READING PASSAGE:
○ ○ ○
For example, the ground state

geometries of many clusters are seen to change from a disordered morphology to an ordered one (or vice-versa) with the addition of a single atom. 15 Adding an extra atom to some clusters also changes the melting transition from a first-order to a second order. 16-22

The above mentioned and many other size

dependent characteristics make the study and application of aluminum nano clusters with up to a few hundred atoms both interesting and challenging. One such application is the synthesis of aluminum nitride. Aluminum nitride, one of the

industrially important materials, carries high impact as an electronic material and is usually synthesized

through a direct reaction between Al surface or clusters and N 2 at a high temperature and pressure 23

Nevertheless, one needs to modify a processing condition to smoothen such tedious and hard reactions.
○ ○ ○
MATERIAL PROVIDED:
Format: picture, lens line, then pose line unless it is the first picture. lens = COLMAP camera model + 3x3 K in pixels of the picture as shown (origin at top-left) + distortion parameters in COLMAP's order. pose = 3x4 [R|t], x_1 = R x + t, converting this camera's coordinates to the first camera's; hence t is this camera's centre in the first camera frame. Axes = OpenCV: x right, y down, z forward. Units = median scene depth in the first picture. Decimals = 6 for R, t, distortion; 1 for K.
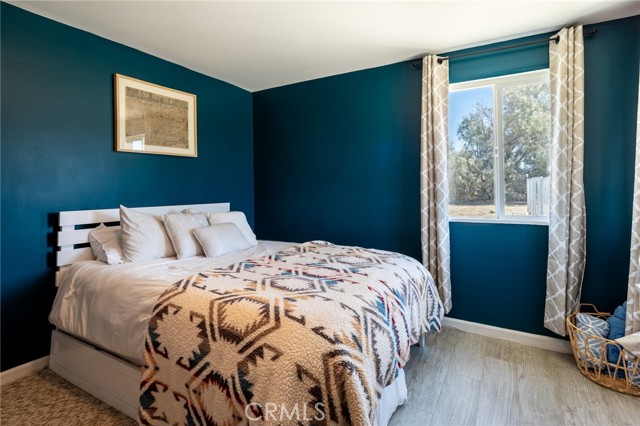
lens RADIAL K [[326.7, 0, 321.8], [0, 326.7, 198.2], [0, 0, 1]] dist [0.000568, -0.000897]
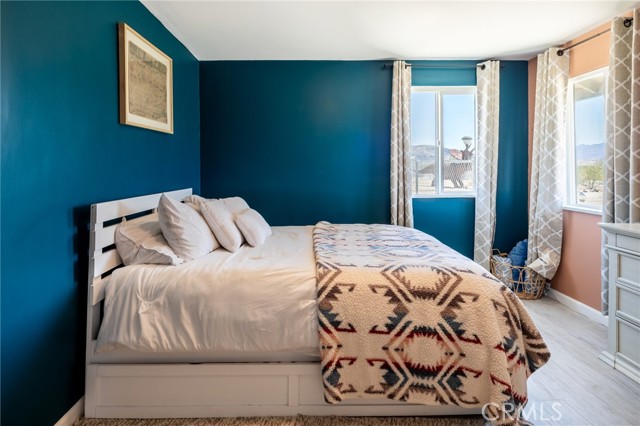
○ ○ ○
WORK ITEM A: Duplicate the part of the passage on aluminum nanoclusters between "geometries of many" and "and hard reactions.", inclusive.
WORK ITEM B: In the passage on aluminum nanoclusters, how is aluminum nitride usually synthesized?
WORK ITEM C: Rewrite the paragraph of the passage on aluminum nanoclusters that begins "For example, the ground state" as a short list that keeps its main facts.

WRITTEN ANSWER A:
geometries of many clusters are seen to change from a disordered morphology to an ordered one (or vice-versa) with the addition of a single atom. 15 Adding an extra atom to some clusters also changes the melting transition from a first-order to a second order. 16-22

The above mentioned and many other size

dependent characteristics make the study and application of aluminum nano clusters with up to a few hundred atoms both interesting and challenging. One such application is the synthesis of aluminum nitride. Aluminum nitride, one of the

industrially important materials, carries high impact as an electronic material and is usually synthesized

through a direct reaction between Al surface or clusters and N 2 at a high temperature and pressure 23

Nevertheless, one needs to modify a processing condition to smoothen such tedious and hard reactions.

WRITTEN ANSWER B: It is usually made by a direct reaction between an Al surface or clusters and N2 at high temperature and pressure.

WRITTEN ANSWER C:
- Adding a single atom can change the ground-state geometry of many clusters from a disordered morphology to an ordered one, or the reverse.
- In some clusters, an extra atom changes the melting transition from first-order to second-order.